• **Selected extract**
++++++++++++++++++++
With a few hours left, Ice T’s O.G Original Gangster is looking like it will put it out. After blowouts the first two weeks, it was good to see this be somewhat close. I can’t say I’m too surprised at, what looks to be, the final verdict as many people were dropping a lot of praise on O.G.
At 9pm MST: OG Original Gangster 30; Power 20
The first time I ever heard Redman, I can’t say I was overtaken by excitement or any other rising emotion. It was on EPMD’s Business As Usual LP, where he blessed the tracks “Hardcore” and “Brothers On My Jock”. Eventually, I warmed up to his rough-n-rugged sound on the mic, but I wasn’t prepared to what was about to be unleashed. In 1992, he would appear on the “Headbanger” track, and basically stole the show. That verse alone got me fiendin’ for more material from the Red one. The first single that popped up on the scene was Red’s “Blow Your Mind” joint that had me playing over and over again Yo! MTV Raps. I remember hitting my local record store three weeks in a row on Tuesday’s anticipating the release of Whut? Thee Album. Finally, on the third Tuesday, the cashier handed me the CD before I even opened my mouth. I got the CD, threw it in my “trunk ‘o funk” Jetta I had at the time and listened to deep, stankin, nasty ass bass seep out of my two 12′s in the trunk. It was musical bliss to me at the time. Thus my infatuation with Redman’s music was born.
For a good portion of the 90′s, if you would ask me who my favorite MC/Rapper/Artist was, I would have replied, “Redman“. I was a big fan of the funk filled tunes that can be found on Whut? Thee Album, and Dare Iz A Darkside, and in a smaller capacity, his third album, Muddy Waters. I must admit, if it was strictly up to me, I’d go with only Red‘s first two albums for this week’s “This Or That”, but I realize that a lot of heads claim love for his “Muddy Waters” effort. For me, the thing that stands out on Red’s first two albums besides his deep gravely delivered lyrics, was E Double’s production, which was at its pinnacle. The first two Redman albums, E Double’s own solo debut and Keith Murray’s debut album were all examples of Sermon’s deliciously nasty funk. For me, there still hasn’t been album or albums that can fuck with the funk production found on those albums, and of course Redman’s was the best out of the bunch. Top it off, the charisma, humor and skills Red possessed were by far among the best found in the industry at the time.
++++++++++++++++++++
• **Tasks to complete**
1. Decide whether each statement agrees with the post on Redman's albums, answering yes or no and quoting the deciding words: (a) The writer first heard Redman on EPMD's Business As Usual LP. (b) The writer got Whut? Thee Album on the first Tuesday of looking for it. (c) At 9pm MST, Power had more votes than OG Original Gangster.
2. Reproduce the passage of the post on Redman's albums between "With a few hours" and "praise on O.G.", inclusive.
3. Carry on the post on Redman's albums from the point where it stops.
++++++++++++++++++++
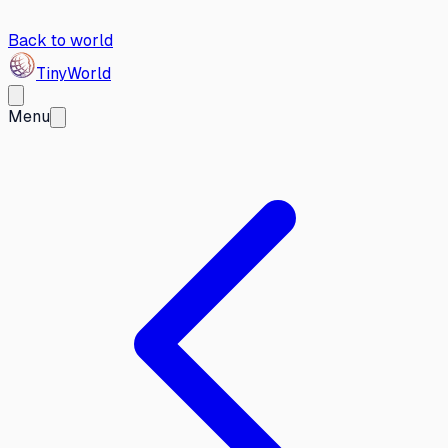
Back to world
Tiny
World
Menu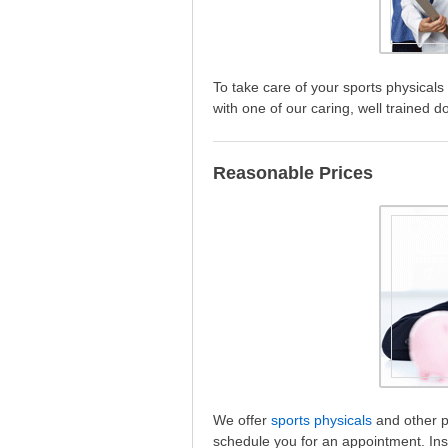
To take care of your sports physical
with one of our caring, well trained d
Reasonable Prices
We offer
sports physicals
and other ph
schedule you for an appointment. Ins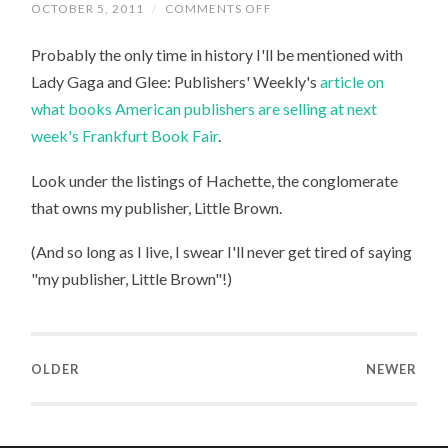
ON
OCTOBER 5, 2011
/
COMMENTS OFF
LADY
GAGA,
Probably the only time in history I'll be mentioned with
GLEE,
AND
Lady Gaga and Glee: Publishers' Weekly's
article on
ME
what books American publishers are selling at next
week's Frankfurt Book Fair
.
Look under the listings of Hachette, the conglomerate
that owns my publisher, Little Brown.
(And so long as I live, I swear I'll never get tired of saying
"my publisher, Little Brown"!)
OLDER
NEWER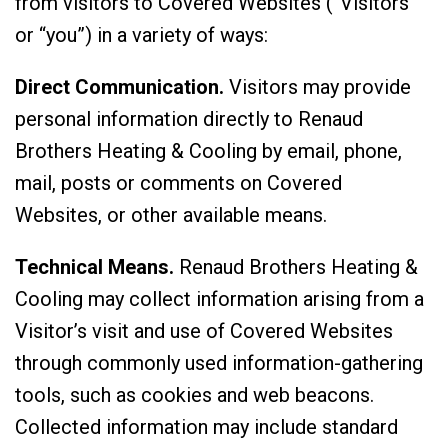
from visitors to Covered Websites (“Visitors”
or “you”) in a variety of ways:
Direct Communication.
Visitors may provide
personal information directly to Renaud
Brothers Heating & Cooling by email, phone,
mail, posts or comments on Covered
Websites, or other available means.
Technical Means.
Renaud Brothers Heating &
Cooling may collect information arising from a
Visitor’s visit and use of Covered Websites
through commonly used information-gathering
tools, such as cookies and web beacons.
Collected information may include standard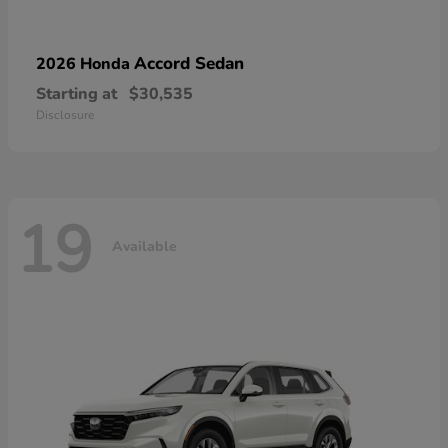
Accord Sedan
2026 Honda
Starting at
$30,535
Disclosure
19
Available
++++++++++++++++++++
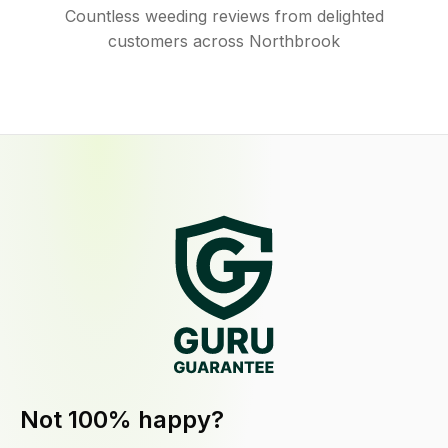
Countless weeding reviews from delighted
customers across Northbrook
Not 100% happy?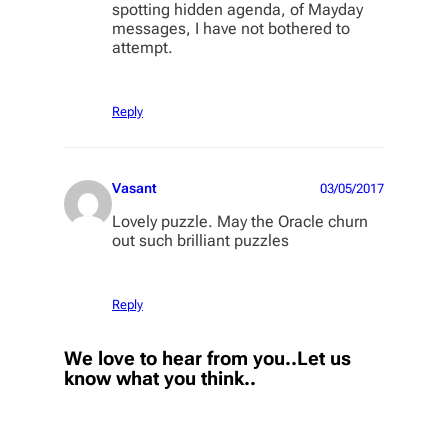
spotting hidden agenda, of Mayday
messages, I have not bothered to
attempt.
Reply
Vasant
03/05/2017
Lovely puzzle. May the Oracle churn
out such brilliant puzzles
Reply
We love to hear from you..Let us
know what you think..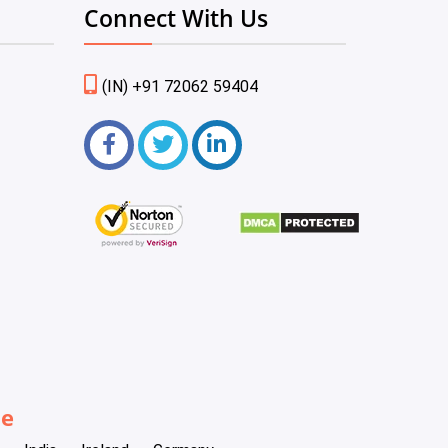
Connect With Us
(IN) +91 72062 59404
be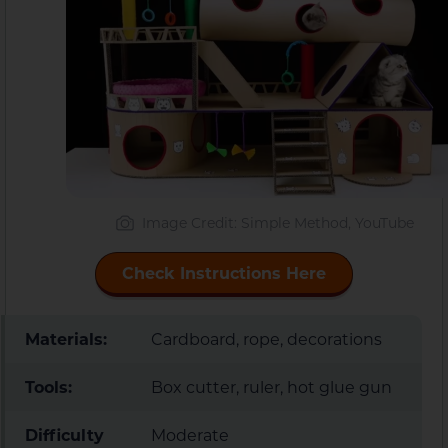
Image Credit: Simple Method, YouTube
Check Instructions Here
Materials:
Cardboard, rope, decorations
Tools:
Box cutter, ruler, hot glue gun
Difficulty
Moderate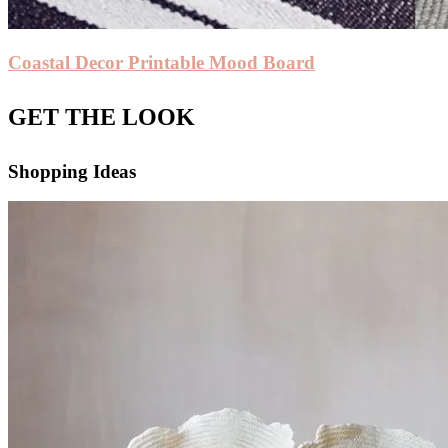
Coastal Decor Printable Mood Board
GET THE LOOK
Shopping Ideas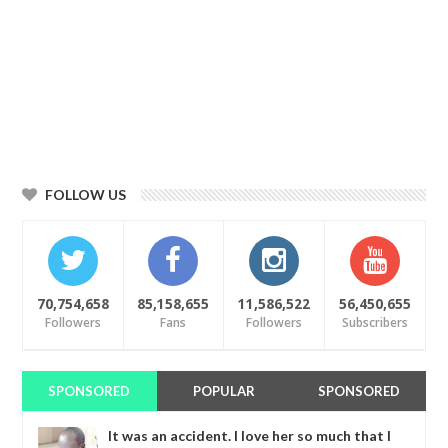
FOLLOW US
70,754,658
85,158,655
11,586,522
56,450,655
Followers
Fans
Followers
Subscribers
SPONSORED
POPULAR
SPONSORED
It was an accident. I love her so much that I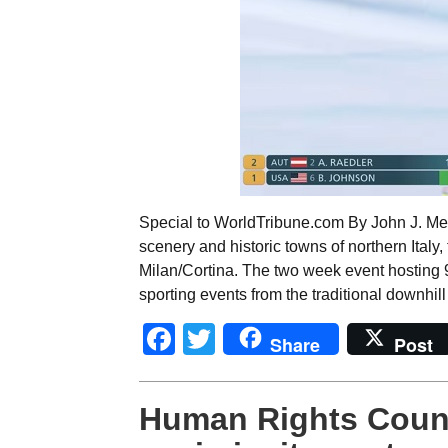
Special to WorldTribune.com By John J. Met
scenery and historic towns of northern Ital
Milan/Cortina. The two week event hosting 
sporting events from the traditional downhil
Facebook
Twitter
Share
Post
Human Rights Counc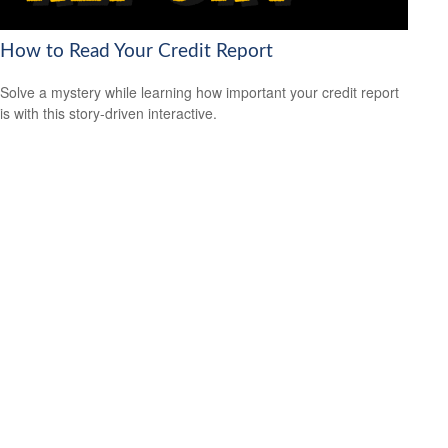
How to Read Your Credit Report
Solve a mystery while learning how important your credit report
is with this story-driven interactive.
++++++++++++++++++++
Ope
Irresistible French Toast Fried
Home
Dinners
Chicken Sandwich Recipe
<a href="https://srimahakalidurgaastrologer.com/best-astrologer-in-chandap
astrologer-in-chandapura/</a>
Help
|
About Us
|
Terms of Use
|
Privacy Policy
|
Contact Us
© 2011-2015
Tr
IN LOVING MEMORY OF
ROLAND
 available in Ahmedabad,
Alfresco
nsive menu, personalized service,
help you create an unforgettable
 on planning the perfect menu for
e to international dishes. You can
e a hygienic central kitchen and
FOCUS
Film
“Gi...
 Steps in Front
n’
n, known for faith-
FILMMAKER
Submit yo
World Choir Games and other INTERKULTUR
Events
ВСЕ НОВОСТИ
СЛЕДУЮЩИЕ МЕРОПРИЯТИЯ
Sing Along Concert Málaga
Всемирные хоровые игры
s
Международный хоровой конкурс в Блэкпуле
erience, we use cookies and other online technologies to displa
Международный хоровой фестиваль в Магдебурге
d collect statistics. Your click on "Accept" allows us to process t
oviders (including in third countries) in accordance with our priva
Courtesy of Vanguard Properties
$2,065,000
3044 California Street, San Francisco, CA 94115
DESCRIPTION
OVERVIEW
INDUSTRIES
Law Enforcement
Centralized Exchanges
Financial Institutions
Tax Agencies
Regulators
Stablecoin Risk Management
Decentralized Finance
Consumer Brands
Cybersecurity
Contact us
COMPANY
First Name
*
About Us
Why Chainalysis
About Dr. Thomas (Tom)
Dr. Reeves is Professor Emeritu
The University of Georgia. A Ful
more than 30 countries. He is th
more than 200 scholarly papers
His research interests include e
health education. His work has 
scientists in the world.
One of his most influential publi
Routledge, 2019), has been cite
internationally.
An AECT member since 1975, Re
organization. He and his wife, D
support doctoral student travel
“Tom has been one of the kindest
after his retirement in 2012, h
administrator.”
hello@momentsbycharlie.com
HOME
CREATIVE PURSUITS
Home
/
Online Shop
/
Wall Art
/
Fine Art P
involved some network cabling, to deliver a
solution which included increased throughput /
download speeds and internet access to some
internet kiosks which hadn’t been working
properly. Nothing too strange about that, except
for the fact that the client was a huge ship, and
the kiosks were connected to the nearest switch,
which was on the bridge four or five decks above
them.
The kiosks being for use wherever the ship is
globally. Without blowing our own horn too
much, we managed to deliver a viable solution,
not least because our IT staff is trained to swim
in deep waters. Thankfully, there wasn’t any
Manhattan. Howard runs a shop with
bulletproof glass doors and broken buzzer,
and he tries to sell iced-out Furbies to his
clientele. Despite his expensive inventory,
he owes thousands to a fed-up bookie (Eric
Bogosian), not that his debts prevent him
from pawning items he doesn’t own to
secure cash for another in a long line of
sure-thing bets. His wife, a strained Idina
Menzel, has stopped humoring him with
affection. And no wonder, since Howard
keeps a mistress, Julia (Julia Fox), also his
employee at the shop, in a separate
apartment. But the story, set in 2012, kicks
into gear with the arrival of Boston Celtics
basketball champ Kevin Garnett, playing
++++++++++++++++++++
• **Answers to the exercises**
1.
(a) Yes: "It was on EPMD’s Business As Usual LP"
(b) No: "Finally, on the third Tuesday, the cashier handed me the CD"
(c) No: "OG Original Gangster 30; Power 20"

2.
With a few hours left, Ice T’s O.G Original Gangster is looking like it will put it out. After blowouts the first two weeks, it was good to see this be somewhat close. I can’t say I’m too surprised at, what looks to be, the final verdict as many people were dropping a lot of praise on O.G.

3.
All this makes for a question I often debate among myself…which Redman album do I enjoy more? I’ve often included both Whut? and Dare… in lists of my top 10 all-time favorite hip hop albums, but which one is truly my favorite? Would it be Whut? with it’s straight up in-ya-face funk droppings and Red’s gruff flow and delivery? Or is it Dare’s….dark, menacing and somewhat otherworldly sounds? Or maybe for the rest of you, it might be Red’s Muddy Waters LP. We shall find out.
On Redman’s first album, there is probably the best example of matching a MC’s style with production ever. Red’s voice is very “deep”, meaning, there is almost layers in his voice that is also aided by his flow and delivery. You know Red’s voice whenever you hear it. Erick Sermon and Redman matched this up perfectly with the thick, dense funk production found on This is evident from the get go, as Whut? Whut opens up with a string of volleys that leads the listener into the second half of the album without even really realizing that you’ve covered ten or eleven tracks.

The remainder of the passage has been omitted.